We work with kids who all have a plan to go to college. A lot of times, the success rate for those kids is like 3 percent. It’s too hard, money wise. They have two or three jobs and can’t keep up. We help them. Some need help with everything like a car and apartment. Some just need a cell phone or books.

Between your job and the charity, how do you find time to spend at home?

My favorite thing now is to spend time with family. I don’t remember who it was, but he said to remember one thing – ’cause I’m very passionate when I get involved in something: “There’s not one man today on his death bed that said ‘I wish I would have worked harder.’” It’s true. You have to have the right mixture of work, family and friends. Sometimes I get very involved, but you have to make sure that the important people are the ones that you take care of.

What are some of the family things you do?
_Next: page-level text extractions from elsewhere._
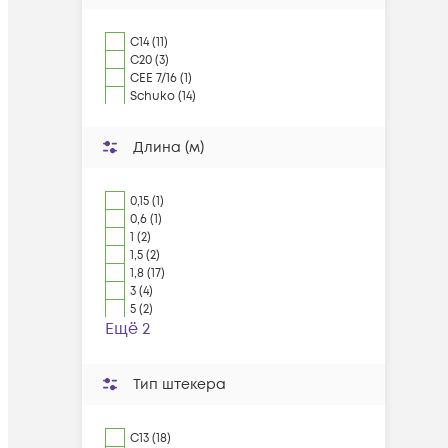
C14 (11)
C20 (3)
CEE 7/16 (1)
Schuko (14)
Длина (м)
0,15 (1)
0,6 (1)
1 (2)
1,5 (2)
1,8 (17)
3 (4)
5 (2)
Ещё 2
Тип штекера
C13 (18)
My wife and I like hiking now. I try to spend as much time as I can with my youngest son. He’s 16 – at that age where you can do a lot of things together. We’ll go ride our bikes on the beach, we’ve been golfing a few times. We catch movies, go to a barbecue and do things with our dogs. It’s been a lot of fun.

What’s your favorite?

If I were to pick one thing right now, hiking in the Santa Monica Mountains has been a blast. I just found out about it after living here for 20 years. I love that when you get to the peak somewhere you always see the ocean. I’m a big fan of that.

Do your kids play hockey?

No, my oldest is my stepson and I’ve raised him since he was a year old. He’s on a television show called “Vampire Diaries.” He’s doing well and lives in Atlanta. He played a little bit. He liked it but wasn’t passionate about it.

And your younger son?

Hockey’s not in him either. He loves music. He’s playing and writing as a singer-songwriter. He’s going in that direction. We’re fortunate enough that my wife and I can help them and guide them. But at the same time it has to be their choice. If you can do that, you will have a pretty good life.

Do your kids realize how big a star you were?

To them, I was just dad, a goofy guy. The greatest thing now is Youtube because they can go and watch. My 16-year-old was watching and said, ‘Dad you were pretty good.’ That’s when I fell in love with Youtube. They never show mistakes, only the goals. They don’t show the times when the coach was mad at you.

Luc Robitaille

TITLE: President, business operations

ORGANIZATION: Los Angeles Kings

BORN: Montreal, 1966

EDUCATION: Graduated high school in Montreal; two-year general and vocational college studies.

CAREER TURNING POINT: Being drafted by the National Hockey League.

MOST INFLUENTIAL PEOPLE: Tim Leiweke; all his coaches

PERSONAL: Lives in Santa Monica with wife Stacia, son Jesse, and four dogs; adult son Steven lives in Atlanta.

ACTIVITIES: Hiking, skating, golfing, biking.